_Reading text_
Prenatal exposure (gestational day [GD] 9–GD 16) to BPA at environmentally relevant doses exhibits adverse effects on the uterui of mice later in life (Newbold et al., 2009). These include squamous metaplasia, atypical hyperplasia, and stromal polyps of the uterus. Perinatal exposure (GD 9–postnatal day [PND]21) to BPA increased the thickness of the uterine epithelia and stroma, reduced apoptosis in uterine epithelial cells during the estrus phase of the cycle, and downregulated estrogen receptor α expression in offspring mice (Adriana Mendoza-Rodríguez et al., 2011). BPA exposure in utero (GD 9–GD 16) provokes epigenetic alterations in the homeobox gene Hoxa10 in the uteri of F1 offspring (Smith & Taylor, 2007; Bromer et al., 2010). Increased Hoxa10 protein levels were observed in the uterine tissues of mice exposed to BPA in utero. As mentioned above, few studies investigated the effects of gestational BPA exposure on epigenetic alterations in genes involved in uterine function later in life. In addition, most studies employed different periods of exposure and different ranges of BPA doses. Despite these experimental inconsistencies, the common observation is that exposure to BPA during gestation provokes histological and genetic alterations in the uterus of an adult offspring. We believe that the time window of exposure (GD 8–GD 15) chosen in the present study would be particularly potent because most epigenetic alterations (e.g., remethylation) susceptible to gonadal sex determination and gonadal development have been accomplished.

_Supplied information_
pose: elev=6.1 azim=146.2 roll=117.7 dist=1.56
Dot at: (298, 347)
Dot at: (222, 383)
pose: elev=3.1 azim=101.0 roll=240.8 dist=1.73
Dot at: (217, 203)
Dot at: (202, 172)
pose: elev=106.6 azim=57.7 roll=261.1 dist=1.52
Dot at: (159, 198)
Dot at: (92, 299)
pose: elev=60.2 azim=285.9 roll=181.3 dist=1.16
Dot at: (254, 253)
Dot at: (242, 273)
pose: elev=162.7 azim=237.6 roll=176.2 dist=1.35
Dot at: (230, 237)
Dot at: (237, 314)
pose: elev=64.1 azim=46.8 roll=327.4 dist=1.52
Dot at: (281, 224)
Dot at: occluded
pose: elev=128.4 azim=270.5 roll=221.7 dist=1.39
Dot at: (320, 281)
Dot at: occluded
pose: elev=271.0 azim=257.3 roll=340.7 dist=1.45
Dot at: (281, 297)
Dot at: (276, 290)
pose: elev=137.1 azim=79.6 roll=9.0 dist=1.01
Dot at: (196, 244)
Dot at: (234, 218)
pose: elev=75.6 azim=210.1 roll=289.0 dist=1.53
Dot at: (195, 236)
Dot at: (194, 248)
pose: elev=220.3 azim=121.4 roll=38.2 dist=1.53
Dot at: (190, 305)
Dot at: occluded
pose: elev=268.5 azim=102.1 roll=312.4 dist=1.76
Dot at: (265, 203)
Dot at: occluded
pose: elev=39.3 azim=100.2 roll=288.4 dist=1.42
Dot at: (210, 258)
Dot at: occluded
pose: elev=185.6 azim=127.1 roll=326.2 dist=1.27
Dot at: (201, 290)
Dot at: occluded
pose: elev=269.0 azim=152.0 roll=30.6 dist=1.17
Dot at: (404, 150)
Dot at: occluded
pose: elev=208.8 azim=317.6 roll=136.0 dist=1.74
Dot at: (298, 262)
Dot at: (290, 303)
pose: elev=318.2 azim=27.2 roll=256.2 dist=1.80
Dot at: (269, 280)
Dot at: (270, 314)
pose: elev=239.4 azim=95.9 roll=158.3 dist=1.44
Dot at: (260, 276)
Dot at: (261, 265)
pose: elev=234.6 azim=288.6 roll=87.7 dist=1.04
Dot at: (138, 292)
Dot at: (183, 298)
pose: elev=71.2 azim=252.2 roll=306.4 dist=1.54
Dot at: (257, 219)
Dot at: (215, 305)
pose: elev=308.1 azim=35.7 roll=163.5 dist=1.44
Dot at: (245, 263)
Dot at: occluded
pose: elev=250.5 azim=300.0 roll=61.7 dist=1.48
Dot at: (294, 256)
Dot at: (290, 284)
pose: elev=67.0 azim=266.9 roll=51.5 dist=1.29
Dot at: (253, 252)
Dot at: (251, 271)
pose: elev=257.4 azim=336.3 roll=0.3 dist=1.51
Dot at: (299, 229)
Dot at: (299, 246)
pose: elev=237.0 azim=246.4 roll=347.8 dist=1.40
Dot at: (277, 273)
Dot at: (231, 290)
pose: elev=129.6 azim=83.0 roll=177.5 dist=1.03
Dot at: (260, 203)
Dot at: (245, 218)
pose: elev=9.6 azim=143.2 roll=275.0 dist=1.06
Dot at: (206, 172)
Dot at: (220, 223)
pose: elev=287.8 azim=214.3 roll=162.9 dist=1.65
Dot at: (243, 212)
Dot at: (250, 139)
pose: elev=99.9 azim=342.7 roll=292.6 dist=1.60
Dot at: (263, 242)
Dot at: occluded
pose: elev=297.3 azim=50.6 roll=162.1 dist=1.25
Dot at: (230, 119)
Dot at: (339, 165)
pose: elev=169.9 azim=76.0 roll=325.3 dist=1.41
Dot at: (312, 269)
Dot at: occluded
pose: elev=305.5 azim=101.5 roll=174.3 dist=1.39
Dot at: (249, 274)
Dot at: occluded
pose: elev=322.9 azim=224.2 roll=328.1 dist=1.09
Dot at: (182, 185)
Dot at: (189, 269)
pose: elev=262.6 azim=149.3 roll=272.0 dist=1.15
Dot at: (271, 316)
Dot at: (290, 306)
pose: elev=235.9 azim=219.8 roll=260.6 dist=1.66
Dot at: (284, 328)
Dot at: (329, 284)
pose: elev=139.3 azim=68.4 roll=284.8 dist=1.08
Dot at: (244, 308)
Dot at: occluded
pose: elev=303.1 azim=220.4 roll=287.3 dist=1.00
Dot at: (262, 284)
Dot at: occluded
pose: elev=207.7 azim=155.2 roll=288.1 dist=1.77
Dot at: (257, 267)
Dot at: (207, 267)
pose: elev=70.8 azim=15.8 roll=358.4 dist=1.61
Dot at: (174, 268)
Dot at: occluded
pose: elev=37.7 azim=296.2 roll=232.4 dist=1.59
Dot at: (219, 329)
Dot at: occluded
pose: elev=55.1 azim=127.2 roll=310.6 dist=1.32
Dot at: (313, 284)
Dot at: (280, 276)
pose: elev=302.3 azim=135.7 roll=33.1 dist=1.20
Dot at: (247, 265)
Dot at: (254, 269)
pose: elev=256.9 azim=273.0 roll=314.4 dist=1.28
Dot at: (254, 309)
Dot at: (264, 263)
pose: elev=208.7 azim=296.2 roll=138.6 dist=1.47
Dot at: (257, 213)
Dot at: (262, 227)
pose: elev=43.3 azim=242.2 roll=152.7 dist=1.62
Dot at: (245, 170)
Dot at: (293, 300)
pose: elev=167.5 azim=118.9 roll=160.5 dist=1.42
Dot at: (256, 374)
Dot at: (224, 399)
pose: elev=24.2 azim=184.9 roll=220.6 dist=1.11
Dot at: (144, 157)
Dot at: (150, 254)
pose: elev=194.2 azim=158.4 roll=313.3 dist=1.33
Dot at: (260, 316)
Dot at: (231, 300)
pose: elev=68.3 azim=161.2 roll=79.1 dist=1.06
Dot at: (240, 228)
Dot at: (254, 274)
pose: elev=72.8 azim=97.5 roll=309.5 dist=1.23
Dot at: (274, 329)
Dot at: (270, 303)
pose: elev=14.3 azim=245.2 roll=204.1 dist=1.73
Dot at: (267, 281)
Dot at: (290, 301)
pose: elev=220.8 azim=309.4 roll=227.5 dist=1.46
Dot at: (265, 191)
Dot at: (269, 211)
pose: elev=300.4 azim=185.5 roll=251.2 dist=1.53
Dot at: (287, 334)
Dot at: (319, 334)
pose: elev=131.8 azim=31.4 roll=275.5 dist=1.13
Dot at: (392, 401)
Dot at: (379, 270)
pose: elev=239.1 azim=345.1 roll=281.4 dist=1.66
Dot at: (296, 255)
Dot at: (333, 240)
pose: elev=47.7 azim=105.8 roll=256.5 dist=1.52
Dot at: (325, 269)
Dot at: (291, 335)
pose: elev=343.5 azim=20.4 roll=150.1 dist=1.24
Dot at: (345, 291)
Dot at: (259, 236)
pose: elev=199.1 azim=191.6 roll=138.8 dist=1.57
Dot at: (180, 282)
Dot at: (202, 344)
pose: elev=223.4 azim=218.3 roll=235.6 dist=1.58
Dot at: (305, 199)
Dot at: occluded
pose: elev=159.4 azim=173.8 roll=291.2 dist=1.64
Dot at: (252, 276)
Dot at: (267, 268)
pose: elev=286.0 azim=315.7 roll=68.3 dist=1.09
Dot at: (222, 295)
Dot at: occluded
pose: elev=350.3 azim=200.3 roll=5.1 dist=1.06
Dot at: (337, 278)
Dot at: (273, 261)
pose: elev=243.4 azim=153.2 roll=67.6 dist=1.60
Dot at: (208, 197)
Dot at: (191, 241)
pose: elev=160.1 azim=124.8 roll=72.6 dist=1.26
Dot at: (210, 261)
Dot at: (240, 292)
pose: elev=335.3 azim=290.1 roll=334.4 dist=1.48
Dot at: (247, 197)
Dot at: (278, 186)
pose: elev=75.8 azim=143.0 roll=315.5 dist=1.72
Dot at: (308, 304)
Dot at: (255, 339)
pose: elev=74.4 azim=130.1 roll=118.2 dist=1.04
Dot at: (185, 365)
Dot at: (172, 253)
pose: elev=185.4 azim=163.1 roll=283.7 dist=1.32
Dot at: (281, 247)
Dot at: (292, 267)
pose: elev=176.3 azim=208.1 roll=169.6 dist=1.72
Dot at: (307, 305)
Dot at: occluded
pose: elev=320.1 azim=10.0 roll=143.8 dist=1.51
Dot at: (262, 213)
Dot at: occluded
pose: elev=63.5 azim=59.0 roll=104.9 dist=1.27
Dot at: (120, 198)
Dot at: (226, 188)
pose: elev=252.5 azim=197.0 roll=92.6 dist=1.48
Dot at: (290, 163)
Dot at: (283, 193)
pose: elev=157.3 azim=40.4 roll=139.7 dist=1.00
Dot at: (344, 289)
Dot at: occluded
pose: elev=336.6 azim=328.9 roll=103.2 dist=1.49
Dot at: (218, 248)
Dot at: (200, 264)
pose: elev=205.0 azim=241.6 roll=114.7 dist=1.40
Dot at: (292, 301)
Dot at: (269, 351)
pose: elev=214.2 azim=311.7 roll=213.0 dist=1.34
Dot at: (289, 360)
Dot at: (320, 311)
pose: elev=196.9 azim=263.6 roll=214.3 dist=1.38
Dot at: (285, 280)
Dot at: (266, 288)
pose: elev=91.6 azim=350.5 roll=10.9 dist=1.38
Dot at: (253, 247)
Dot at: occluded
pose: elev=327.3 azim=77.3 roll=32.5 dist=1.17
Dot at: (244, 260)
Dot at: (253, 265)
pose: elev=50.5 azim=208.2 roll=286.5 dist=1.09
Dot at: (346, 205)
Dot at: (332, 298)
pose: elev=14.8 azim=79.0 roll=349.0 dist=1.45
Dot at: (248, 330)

_Requirement 1_
State whether each statement agrees with the passage on prenatal BPA exposure, answering yes or no and quoting the deciding words. (a) Perinatal BPA exposure upregulated estrogen receptor α expression in offspring mice. (b) Mice exposed to BPA in utero showed increased Hoxa10 protein levels in their uterine tissues. (c) The present study chose an exposure window of GD 9–GD 16.
_Requirement 2_
Pick up the passage on prenatal BPA exposure and uterine effects in mice after its final sentence and continue it.
The rows are separate material and have no connection to the passage on prenatal BPA exposure.

_Your response 1_
(a) No: "downregulated estrogen receptor α expression in offspring mice"
(b) Yes: "Increased Hoxa10 protein levels were observed in the uterine tissues of mice exposed to BPA in utero"
(c) No: "the time window of exposure (GD 8–GD 15) chosen in the present study"

_Your response 2_
Conclusively, these results indicate that exposure to BPA during gestation induces epigenetic alterations in the uteri of adult female offspring. We speculate that the global DNA hypomethylation and upregulation of the PR observed simultaneously in this study might be associated with the uterus. Therefore, it is important to elucidate the molecular evidence that PR gene expression is epigenetically altered in the uterus following BPA exposure in utero.